## Requirement
Straight copy, no pictures: transcribe each entry as it stands.

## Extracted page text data
++++++
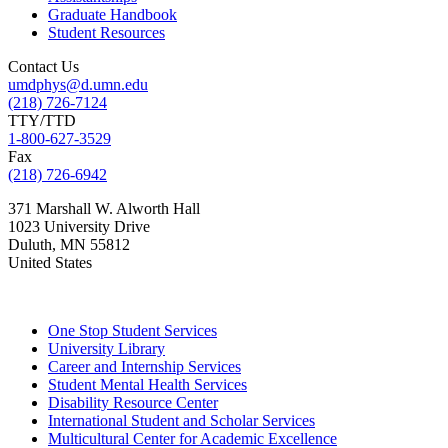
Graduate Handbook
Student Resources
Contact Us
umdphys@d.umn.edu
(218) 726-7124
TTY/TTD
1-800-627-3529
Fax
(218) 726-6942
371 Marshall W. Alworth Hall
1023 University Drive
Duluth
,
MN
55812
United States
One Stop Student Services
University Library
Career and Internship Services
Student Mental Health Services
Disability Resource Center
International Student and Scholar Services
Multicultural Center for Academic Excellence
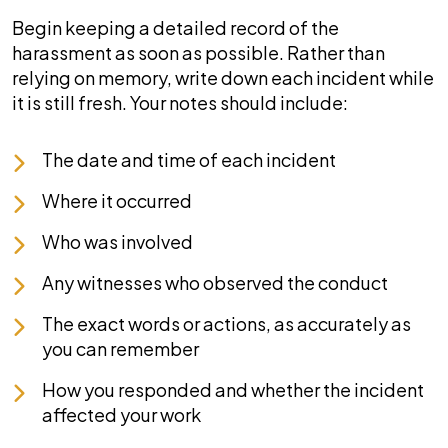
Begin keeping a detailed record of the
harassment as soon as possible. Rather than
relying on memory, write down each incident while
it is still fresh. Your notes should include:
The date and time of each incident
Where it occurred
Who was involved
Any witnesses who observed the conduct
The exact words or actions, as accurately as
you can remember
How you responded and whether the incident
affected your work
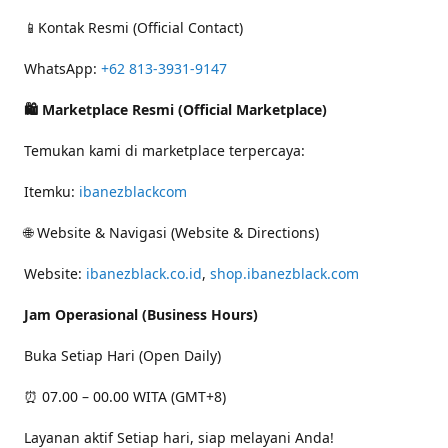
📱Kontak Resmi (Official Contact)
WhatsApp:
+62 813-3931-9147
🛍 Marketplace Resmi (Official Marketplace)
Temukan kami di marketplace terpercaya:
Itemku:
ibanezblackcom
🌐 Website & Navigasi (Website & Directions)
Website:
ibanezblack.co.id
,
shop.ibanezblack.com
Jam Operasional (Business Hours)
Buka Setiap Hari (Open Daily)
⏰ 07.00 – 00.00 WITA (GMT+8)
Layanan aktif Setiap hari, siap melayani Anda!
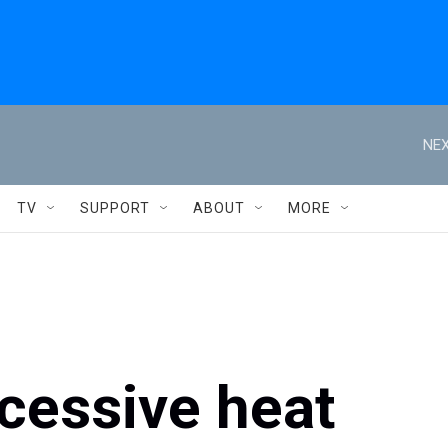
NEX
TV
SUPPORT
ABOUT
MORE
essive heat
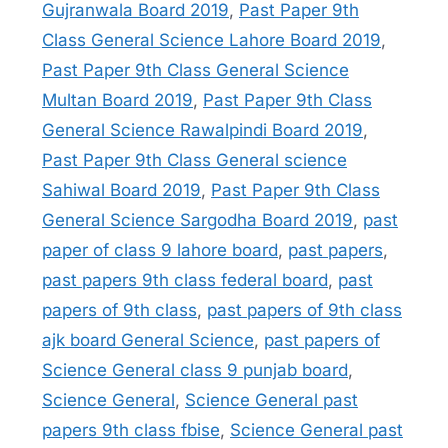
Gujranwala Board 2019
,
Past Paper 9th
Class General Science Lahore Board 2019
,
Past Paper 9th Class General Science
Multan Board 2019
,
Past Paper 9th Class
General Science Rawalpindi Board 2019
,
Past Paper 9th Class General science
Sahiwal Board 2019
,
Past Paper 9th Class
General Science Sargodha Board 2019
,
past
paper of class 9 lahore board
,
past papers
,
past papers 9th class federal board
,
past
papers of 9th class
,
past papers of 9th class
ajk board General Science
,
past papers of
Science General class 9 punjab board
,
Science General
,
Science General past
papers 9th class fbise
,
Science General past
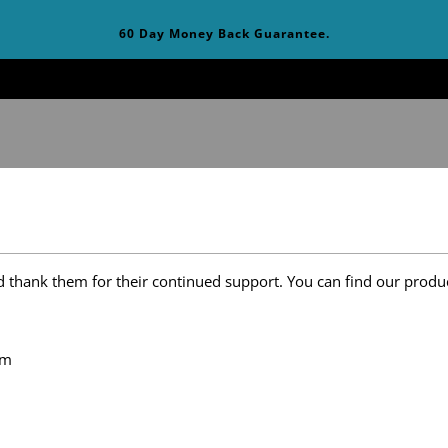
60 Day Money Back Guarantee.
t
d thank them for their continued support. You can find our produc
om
++++++
## Result of this exercise
Graduate Handbook
Student Resources
Contact Us
umdphys@d.umn.edu
(218) 726-7124
TTY/TTD
1-800-627-3529
Fax
(218) 726-6942
371 Marshall W. Alworth Hall
1023 University Drive
Duluth
,
MN
55812
United States
One Stop Student Services
University Library
Career and Internship Services
Student Mental Health Services
Disability Resource Center
International Student and Scholar Services
Multicultural Center for Academic Excellence
Begin keeping a detailed record of the
harassment as soon as possible. Rather than
relying on memory, write down each incident while
it is still fresh. Your notes should include:
The date and time of each incident
Where it occurred
Who was involved
Any witnesses who observed the conduct
The exact words or actions, as accurately as
you can remember
How you responded and whether the incident
affected your work
📱Kontak Resmi (Official Contact)
WhatsApp:
+62 813-3931-9147
🛍 Marketplace Resmi (Official Marketplace)
Temukan kami di marketplace terpercaya:
Itemku:
ibanezblackcom
🌐 Website & Navigasi (Website & Directions)
Website:
ibanezblack.co.id
,
shop.ibanezblack.com
Jam Operasional (Business Hours)
Buka Setiap Hari (Open Daily)
⏰ 07.00 – 00.00 WITA (GMT+8)
Layanan aktif Setiap hari, siap melayani Anda!
NEX
TV
SUPPORT
ABOUT
MORE
essive heat
Gujranwala Board 2019
,
Past Paper 9th
Class General Science Lahore Board 2019
,
Past Paper 9th Class General Science
Multan Board 2019
,
Past Paper 9th Class
General Science Rawalpindi Board 2019
,
Past Paper 9th Class General science
Sahiwal Board 2019
,
Past Paper 9th Class
General Science Sargodha Board 2019
,
past
paper of class 9 lahore board
,
past papers
,
past papers 9th class federal board
,
past
papers of 9th class
,
past papers of 9th class
ajk board General Science
,
past papers of
Science General class 9 punjab board
,
Science General
,
Science General past
papers 9th class fbise
,
Science General past
60 Day Money Back Guarantee.
t
d thank them for their continued support. You can find our produc
om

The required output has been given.